If you, at this point, are a little disappointed that the results aren’t like the 2018 state-of-the-art results, I feel you. There are two reasons for this: First, to train a generative model of such complexity, you need a lot more computing resources than we have on our personal, but powerful, laptop. Making state-of-the-art results requires six days of work on a DGX-1 computer, which costs about DKK 1 million. Granted, a lot of people report decent success in replicating the results, spending a bit more time on much cheaper hardware (approx. DKK 10,000–20,000), but less will do.
The second reason for the less than state-of-the-art result has to do with the amount of data. In order to learn something general about – or the essence of – what an Implementer is, we need a lot of examples. We used our CV database to grab images of Implementers. In there, we can find about 1,000 images. This is enough to learn a bit, but it won’t provide a complete picture of what an Implementer is. We see that the Implementor has just about learnt what a shirt looks like, it learns some rough facial features like eyes, nose and mouth, and it makes a few attempts at different haircuts, but it never really gets to anything too convincing. However, it’s not enough to learn details of eyes, glasses or stable representations of different haircuts.

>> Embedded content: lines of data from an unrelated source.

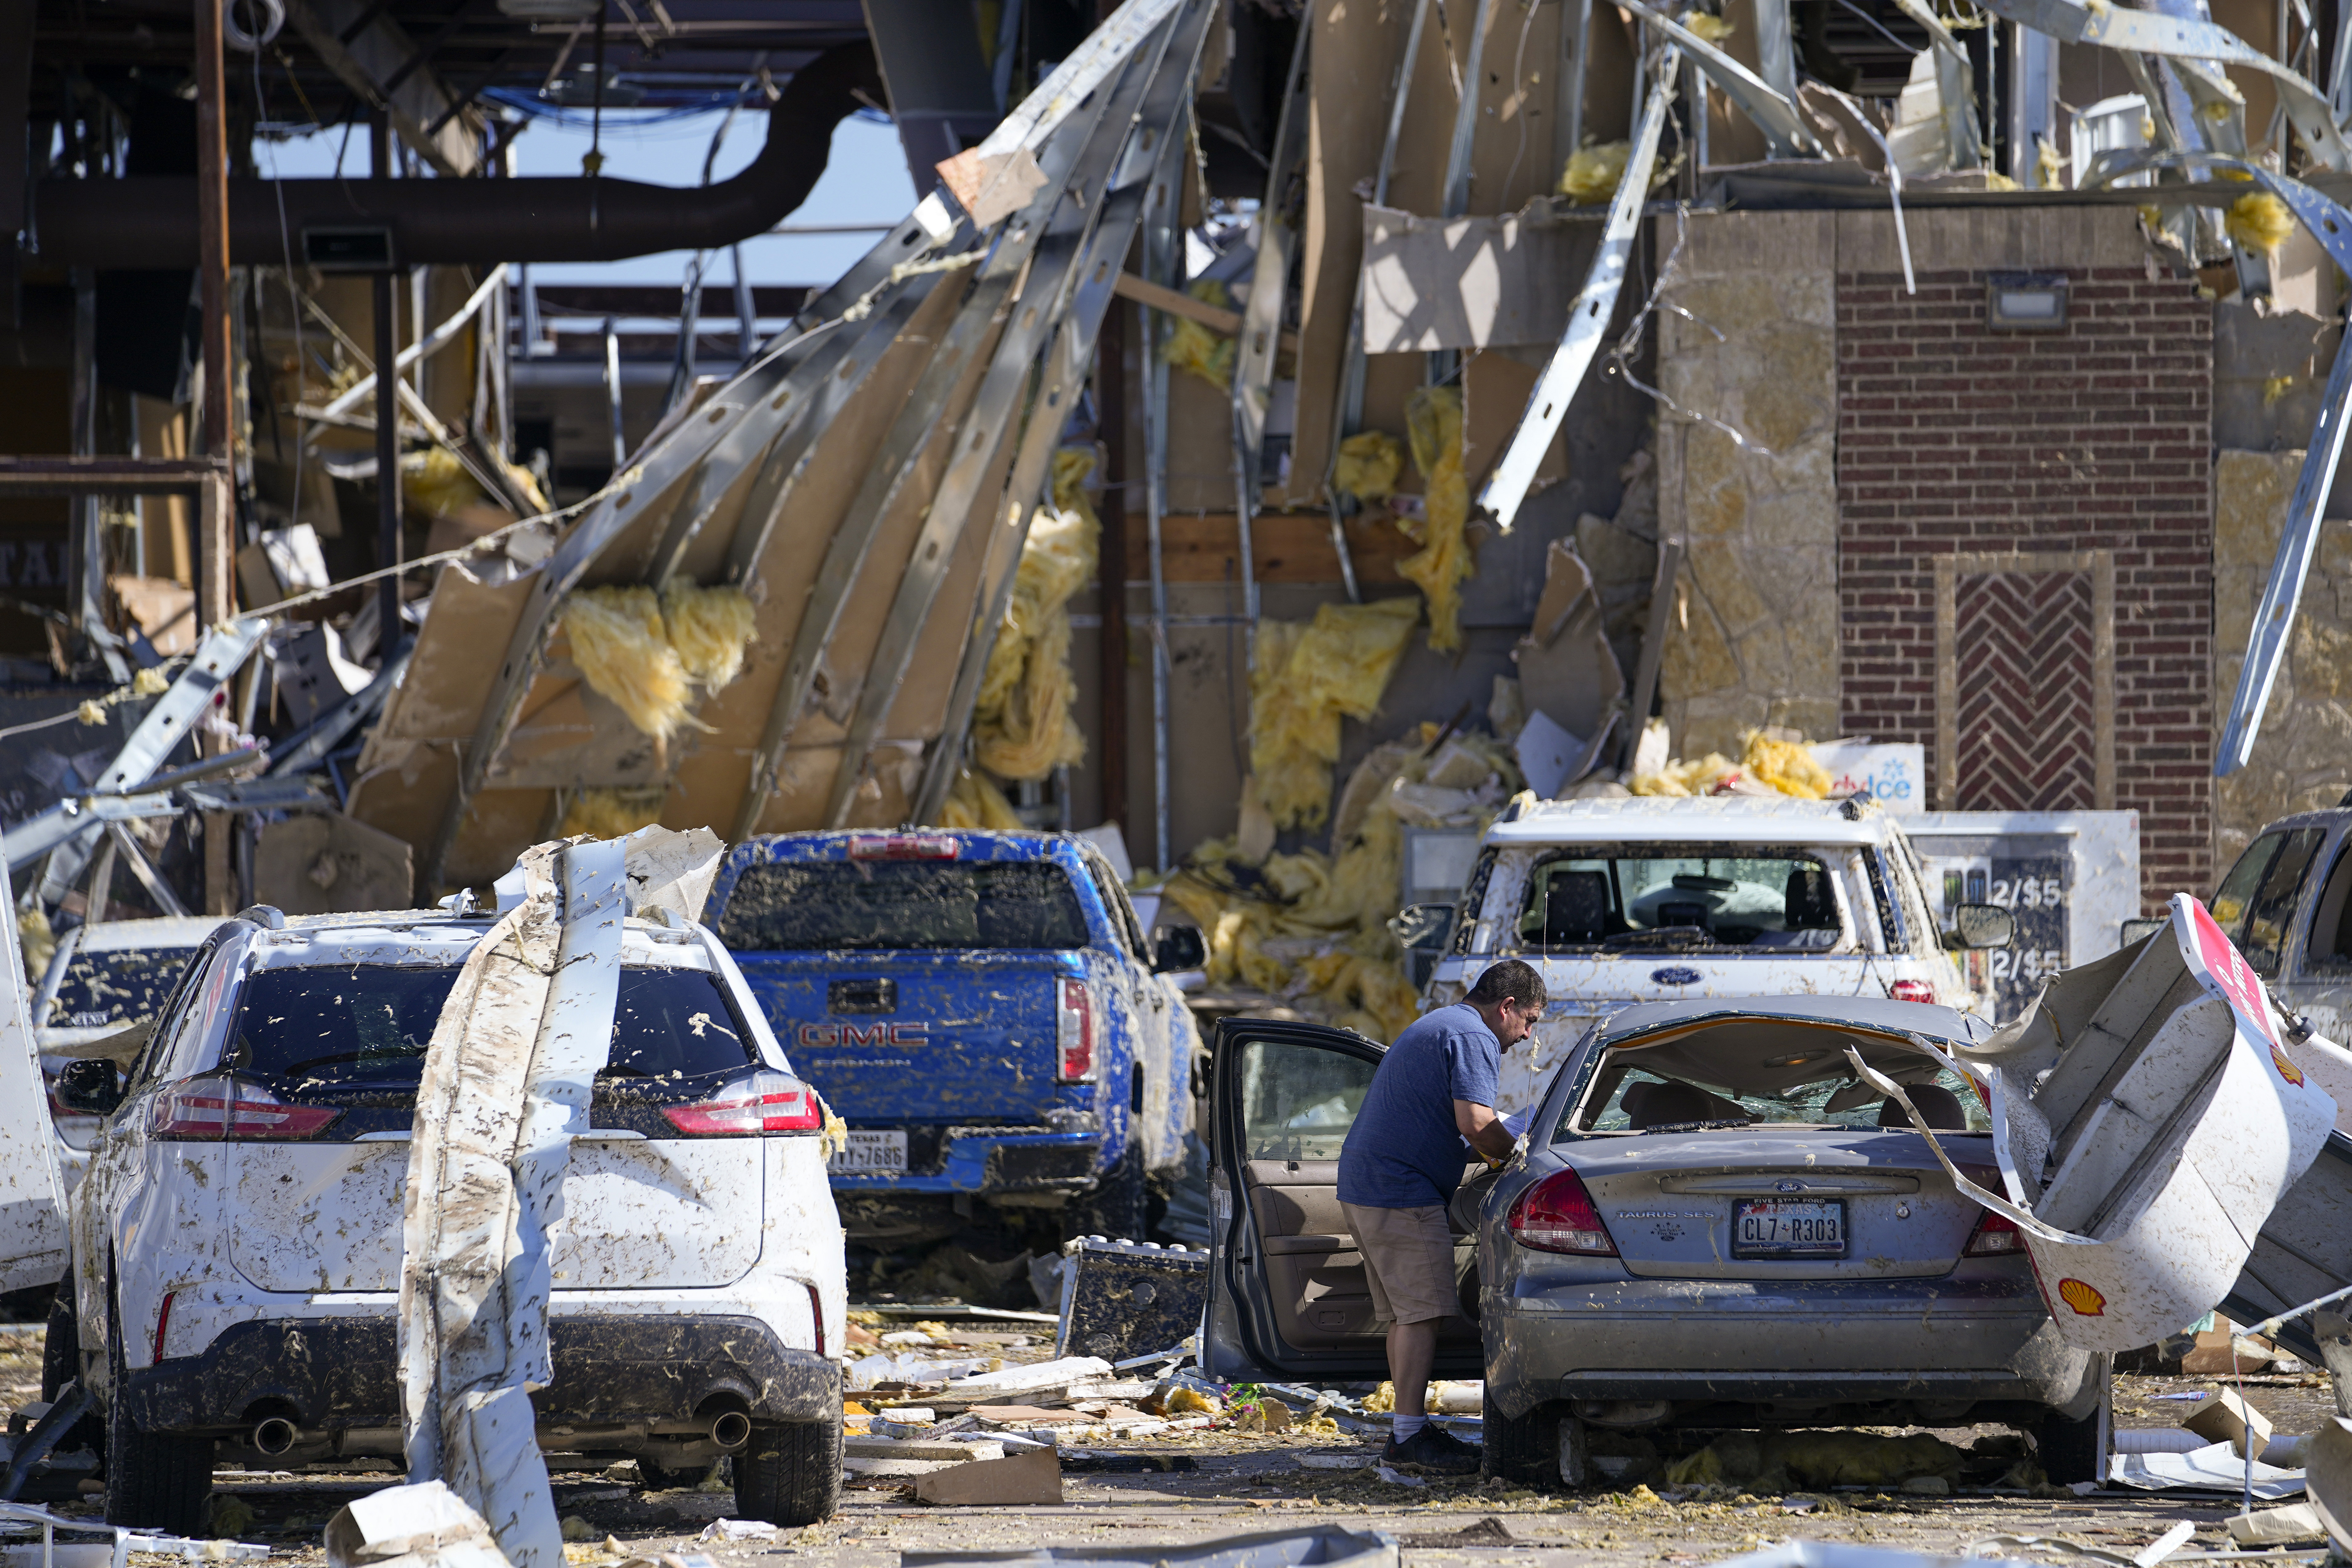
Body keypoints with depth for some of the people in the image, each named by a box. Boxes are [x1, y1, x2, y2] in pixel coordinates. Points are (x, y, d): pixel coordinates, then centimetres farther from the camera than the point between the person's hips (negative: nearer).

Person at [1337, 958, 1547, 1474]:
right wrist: (1517, 1156, -5)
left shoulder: (1432, 1026, 24)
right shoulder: (1473, 1038, -10)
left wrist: (1500, 1153, 23)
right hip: (1401, 1191, -11)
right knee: (1422, 1312, -11)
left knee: (1407, 1314, 13)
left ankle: (1409, 1429, 16)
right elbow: (1475, 1124, -21)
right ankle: (1410, 1435, -15)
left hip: (1363, 1181, 11)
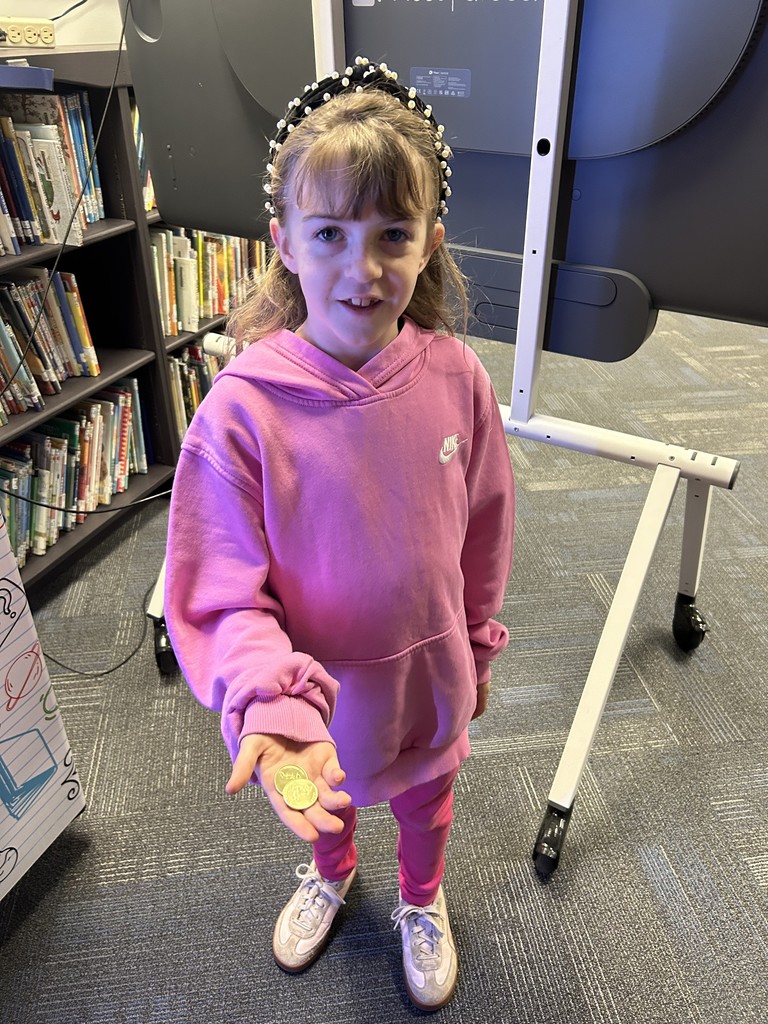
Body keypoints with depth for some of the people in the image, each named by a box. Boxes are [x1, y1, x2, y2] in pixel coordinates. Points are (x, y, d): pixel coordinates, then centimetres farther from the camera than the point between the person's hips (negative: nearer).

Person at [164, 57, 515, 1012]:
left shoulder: (455, 377, -19)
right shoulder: (243, 408, -27)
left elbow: (484, 530, -4)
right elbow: (220, 594, -24)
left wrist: (477, 647, 6)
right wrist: (273, 705, -40)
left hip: (432, 673, 2)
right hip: (322, 683, -1)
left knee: (426, 796, 30)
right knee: (325, 793, 31)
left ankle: (421, 902, 66)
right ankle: (330, 872, 69)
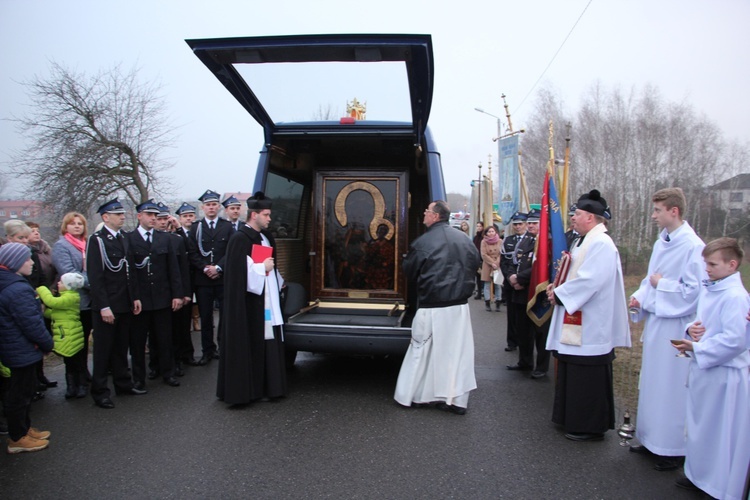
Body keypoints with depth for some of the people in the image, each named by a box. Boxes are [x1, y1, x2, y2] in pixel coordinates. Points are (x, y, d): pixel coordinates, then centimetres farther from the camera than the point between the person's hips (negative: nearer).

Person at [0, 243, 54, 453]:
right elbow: (32, 325, -23)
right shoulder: (18, 290, -26)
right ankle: (18, 438, 18)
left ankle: (24, 428, 35)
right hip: (22, 351, -10)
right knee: (20, 393, 4)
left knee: (24, 389, 21)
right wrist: (48, 343, -10)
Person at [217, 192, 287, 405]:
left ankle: (264, 386, 18)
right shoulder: (239, 239, -12)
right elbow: (239, 271, -19)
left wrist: (279, 282, 18)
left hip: (267, 299, 8)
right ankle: (242, 390, 11)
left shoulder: (265, 237, 13)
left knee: (267, 341, 8)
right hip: (248, 301, -8)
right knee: (247, 344, -1)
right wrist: (262, 267, -13)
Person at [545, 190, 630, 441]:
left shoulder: (600, 244, -20)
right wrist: (558, 286, 3)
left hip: (589, 327, -10)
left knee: (587, 379, 1)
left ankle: (590, 427, 14)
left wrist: (559, 294, -15)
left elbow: (589, 281, -27)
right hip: (576, 324, 10)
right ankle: (573, 418, 32)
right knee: (573, 374, 18)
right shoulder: (585, 241, 13)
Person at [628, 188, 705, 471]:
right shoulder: (661, 243, 9)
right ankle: (653, 440, 31)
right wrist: (640, 298, 1)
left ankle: (674, 450, 17)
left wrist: (660, 284, -12)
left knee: (672, 387, 2)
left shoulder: (693, 247, -18)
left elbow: (693, 291, -21)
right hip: (656, 323, 9)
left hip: (676, 328, -9)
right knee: (652, 383, 17)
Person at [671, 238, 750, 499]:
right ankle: (699, 474, 36)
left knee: (722, 432, 4)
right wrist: (691, 328, -3)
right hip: (703, 368, 9)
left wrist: (696, 348, -19)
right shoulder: (708, 289, 7)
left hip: (724, 374, -9)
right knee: (700, 425, 20)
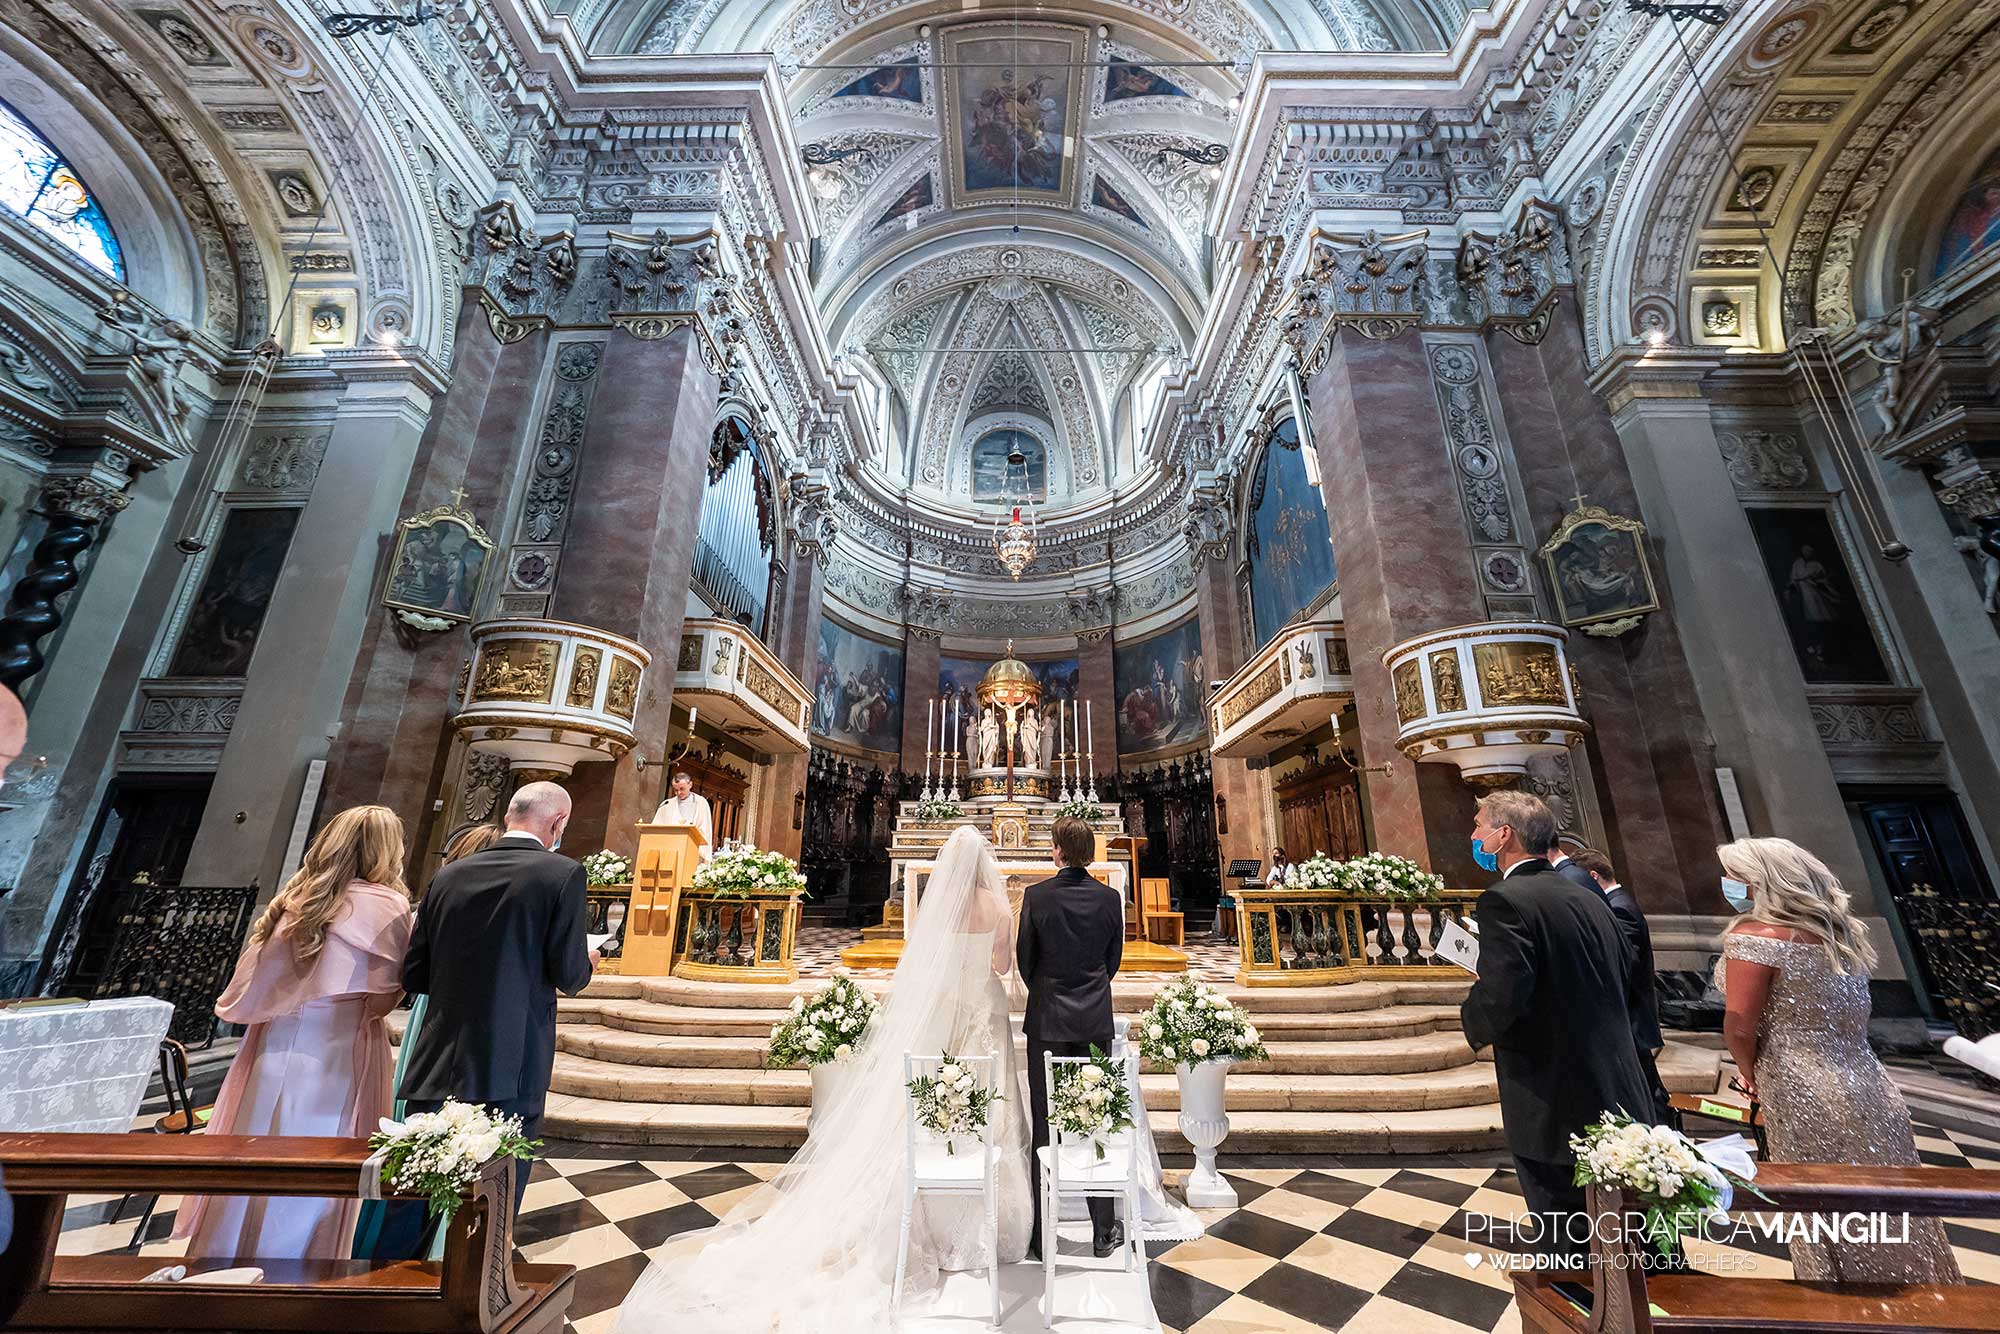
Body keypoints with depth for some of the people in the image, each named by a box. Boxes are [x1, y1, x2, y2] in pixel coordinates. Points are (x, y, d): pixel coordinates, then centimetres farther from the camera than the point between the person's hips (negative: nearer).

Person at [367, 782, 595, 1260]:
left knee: (410, 1200, 20)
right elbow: (569, 977, -12)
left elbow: (414, 975, 7)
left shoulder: (448, 875, 4)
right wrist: (587, 960, 10)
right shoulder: (562, 874, -12)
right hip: (510, 1073, -4)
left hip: (437, 1066, 5)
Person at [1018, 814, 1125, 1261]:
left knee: (1045, 1124, 10)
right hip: (1096, 1021, 2)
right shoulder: (1110, 897, -5)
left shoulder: (1037, 896, -12)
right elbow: (1114, 958, 5)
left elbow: (1024, 957, -3)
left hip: (1047, 1019, -2)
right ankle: (1103, 1232, 26)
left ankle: (1041, 1236, 20)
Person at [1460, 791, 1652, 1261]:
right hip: (1618, 1097, 8)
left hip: (1557, 1109, -8)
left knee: (1568, 1246, 10)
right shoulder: (1589, 899, 5)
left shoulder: (1505, 900, -21)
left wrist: (1473, 1015, -7)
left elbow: (1499, 1002, -28)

We also see that it struggles to produce a lot of female characteristics.
First off, the Implementor has a face! It’s pretty small, and it might not be that pretty, but we’d argue that it looks a little like a consultant. We might be on to something. Besides that, we now have some trained layers. Let’s look at the model.
The model we used is strongly based on the DCGAN (Deep Convolutional GAN) architecture of 2015. We upscaled some things, adding a few additional neurons. We used LeakyReLU activations of the neurons, some average pooling and batch normalisation.
The image above shows the generator side, but the discriminator side is similar, just mirrored. It has five layers (each of the blue cubes). Without going into the nuances of artificial neural networks, think of them as stacked statistical models, which, as explained in the first post, progressively learn more advanced features as one moves up the layers.
If we – as our next project – were to do some kind of image analysis of the Implementor, we could use our generative model as a starting point, and instead of starting with pure white noise (like we saw this model did in the beginning), we could leverage some of the layers from this model as a starting point, containing information on.
The above is a simplification of the true process, and actually, most researchers have found effective shortcuts, which means that they don’t have to do a full generative model that requires expensive specialised hardware to train in.
The general field of this kind of research is called transfer learning, i.e. using information from one task to improve performance in another – or pre-training.
While very few people use GANs as pre-training or transfer learning within image analysis, the ideas are constantly used, and some of the biggest breakthroughs in recent years come from the idea of training an image model on one simple/cheap task and then using what it learnt in this realm to boost performance in a more complex/expensive realm.
That’s it for now! The Implementor now has a face, and we just need to write a CV to get it onto a project!